[Dataset excerpts]
--------
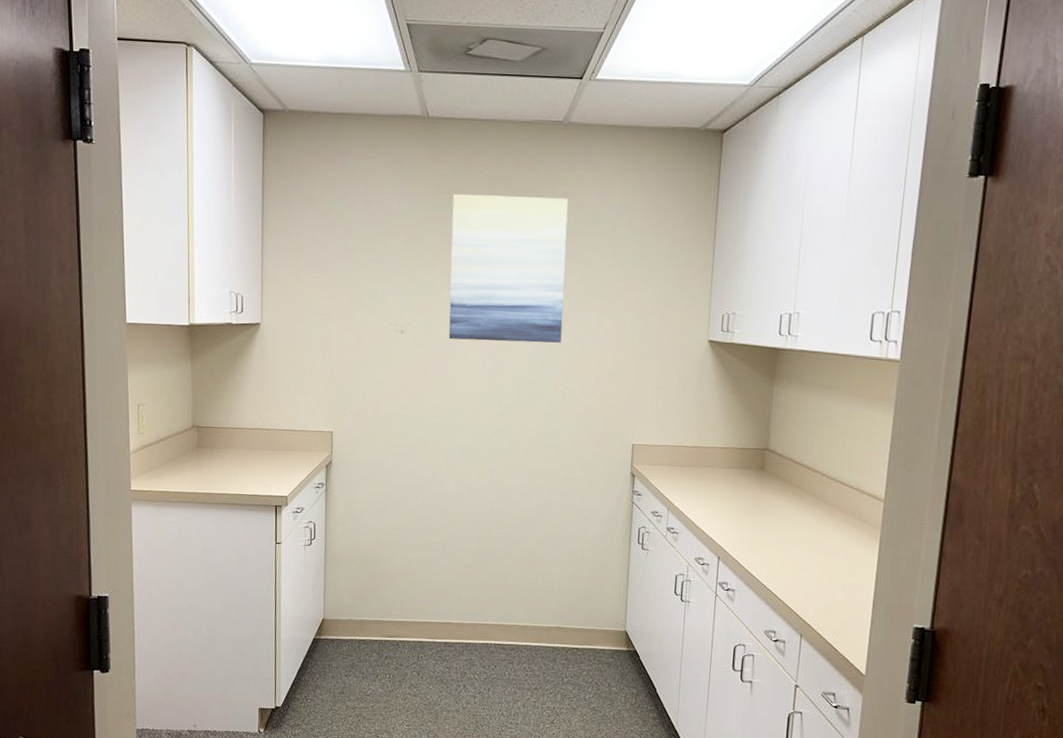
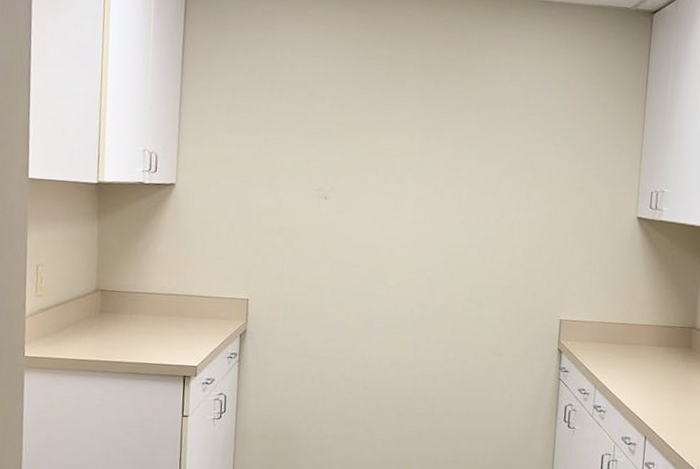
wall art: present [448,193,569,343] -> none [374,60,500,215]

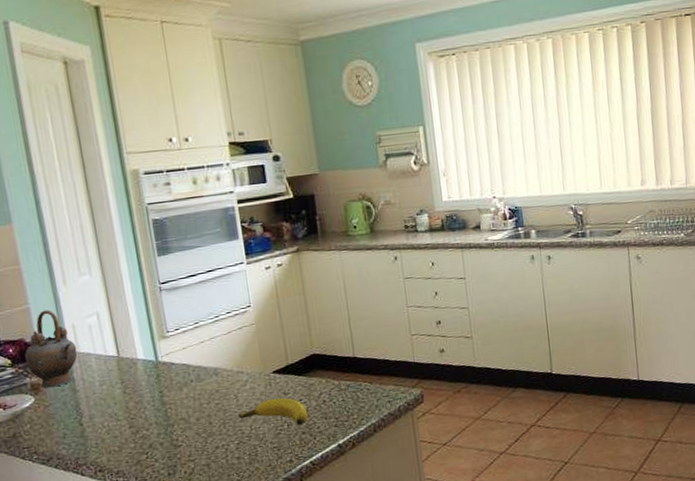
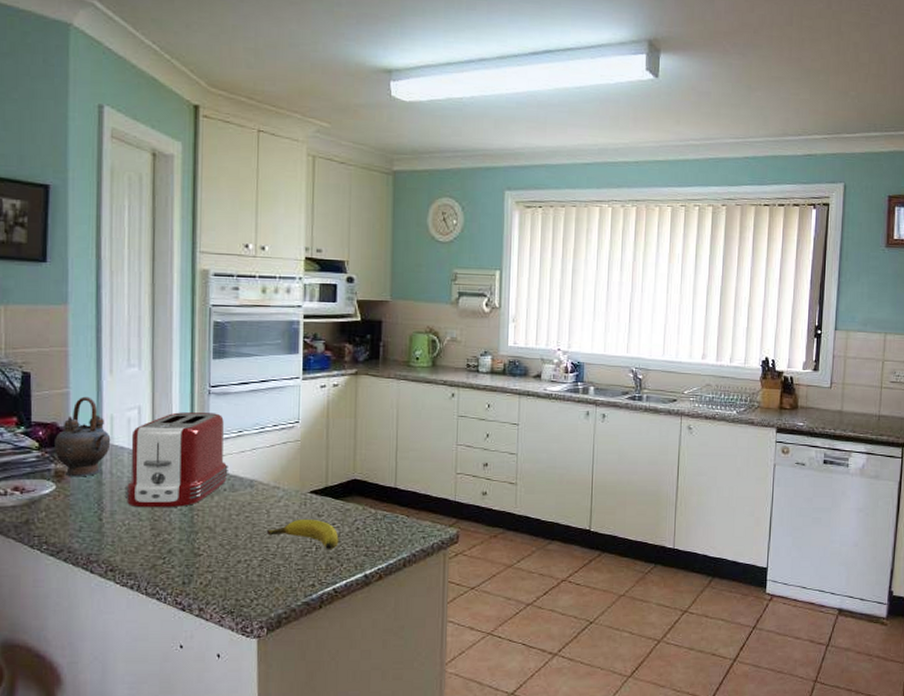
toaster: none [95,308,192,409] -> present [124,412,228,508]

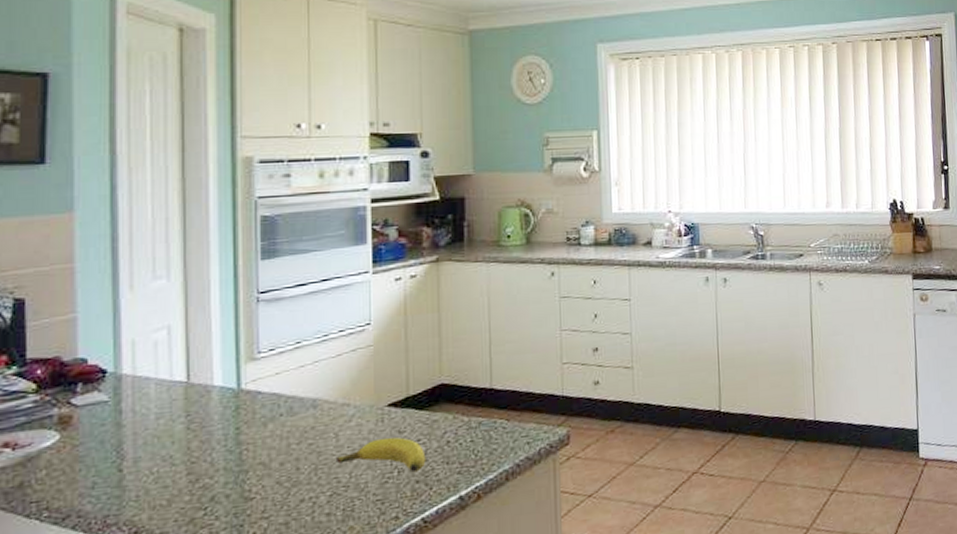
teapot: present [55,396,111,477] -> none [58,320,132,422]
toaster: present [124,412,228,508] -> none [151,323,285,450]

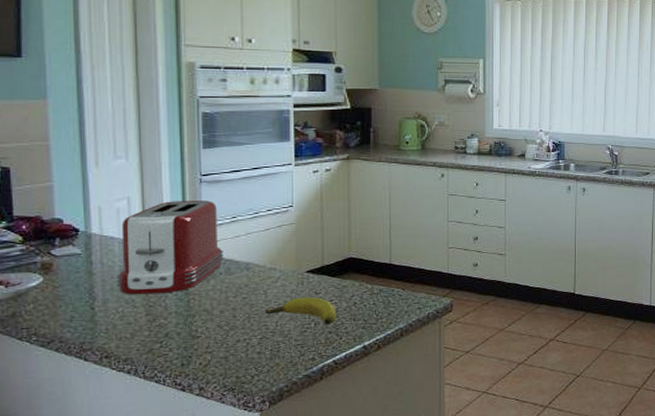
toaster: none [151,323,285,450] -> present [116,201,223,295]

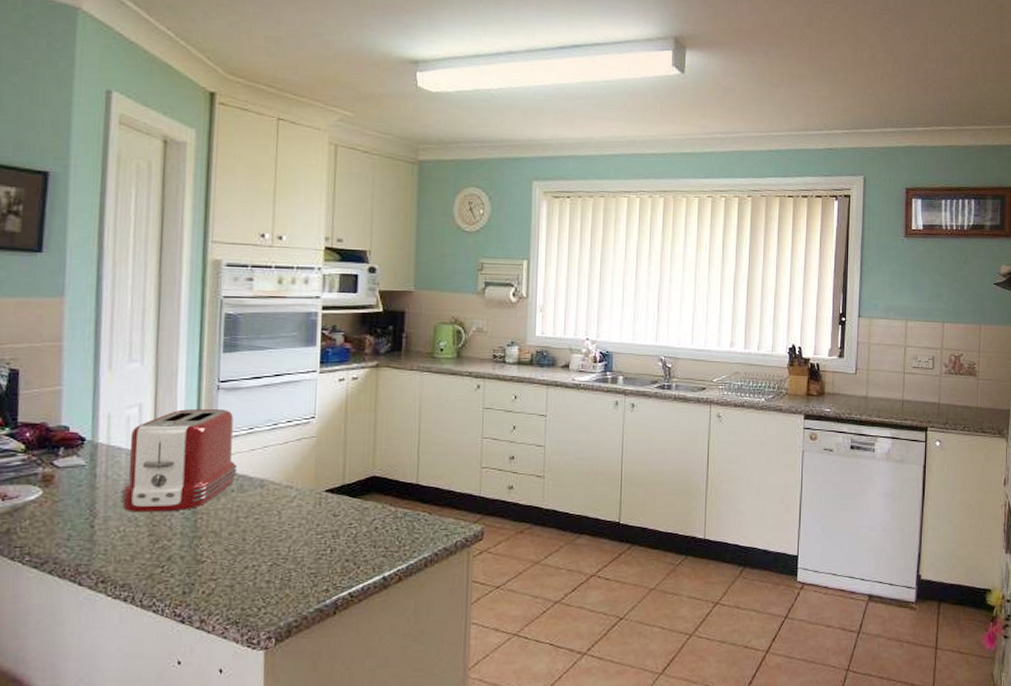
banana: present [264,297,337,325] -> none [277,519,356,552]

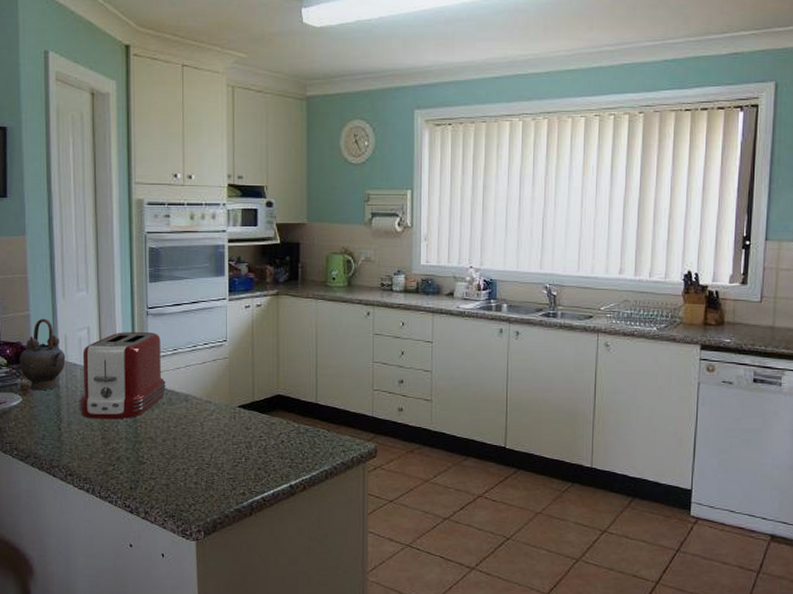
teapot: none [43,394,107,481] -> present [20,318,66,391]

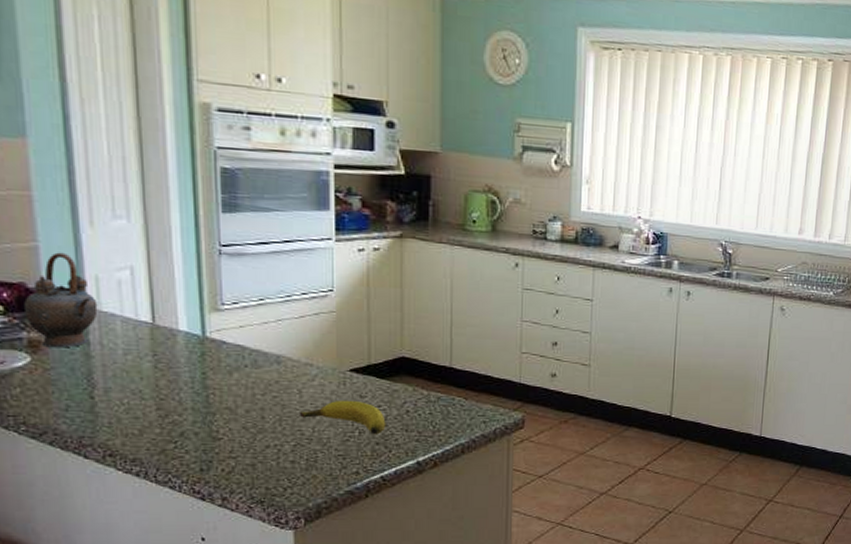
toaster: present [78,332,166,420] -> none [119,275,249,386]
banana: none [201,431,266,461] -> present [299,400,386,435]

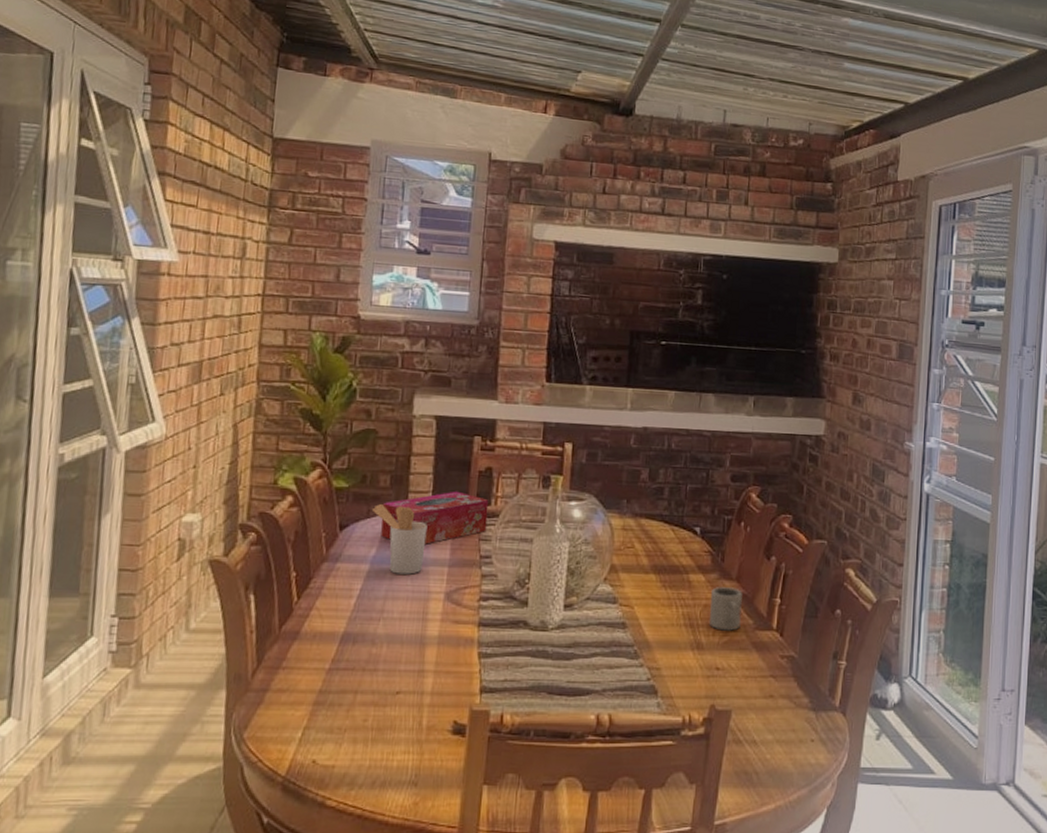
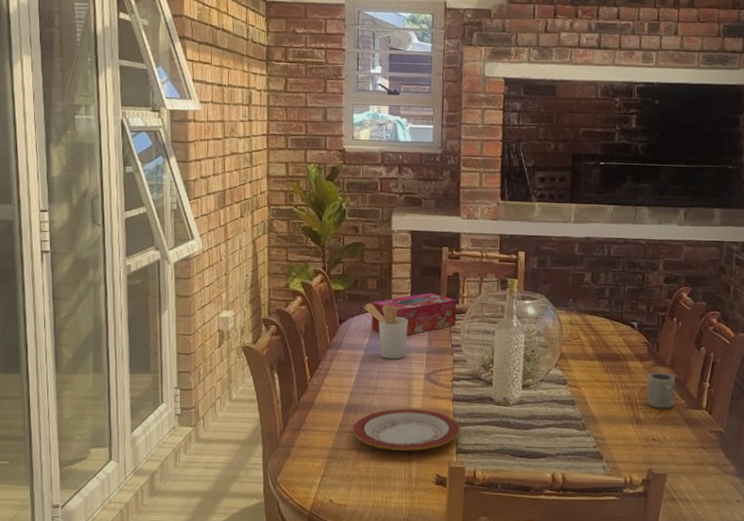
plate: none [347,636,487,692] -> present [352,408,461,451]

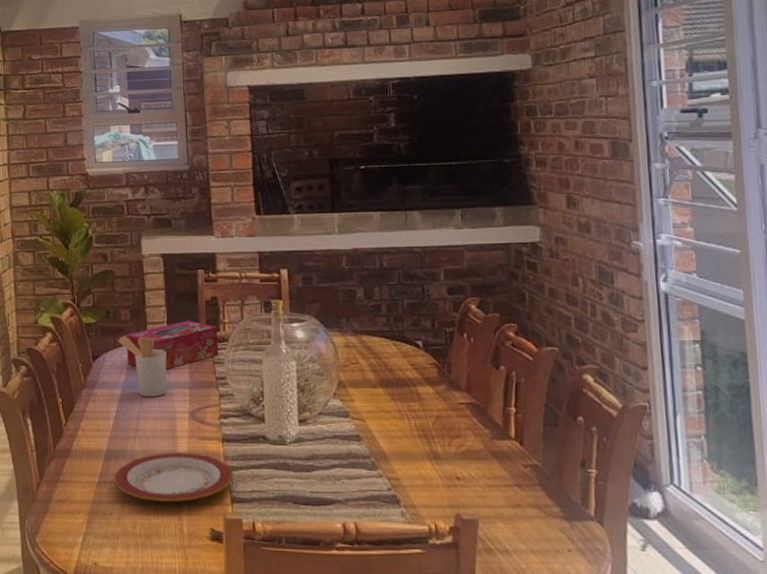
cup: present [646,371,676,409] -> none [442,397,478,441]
--------
▶ **ACTION ITEM**: Write out exactly, and only, the lines from the line holding "teapot: none [43,394,107,481]" through the end of the data, inclusive, without any pictures.

▶ **SOLVED EXERCISE**:
teapot: none [43,394,107,481] -> present [20,318,66,391]

toaster: present [78,332,166,420] -> none [119,275,249,386]
banana: none [201,431,266,461] -> present [299,400,386,435]

plate: none [347,636,487,692] -> present [352,408,461,451]

cup: present [646,371,676,409] -> none [442,397,478,441]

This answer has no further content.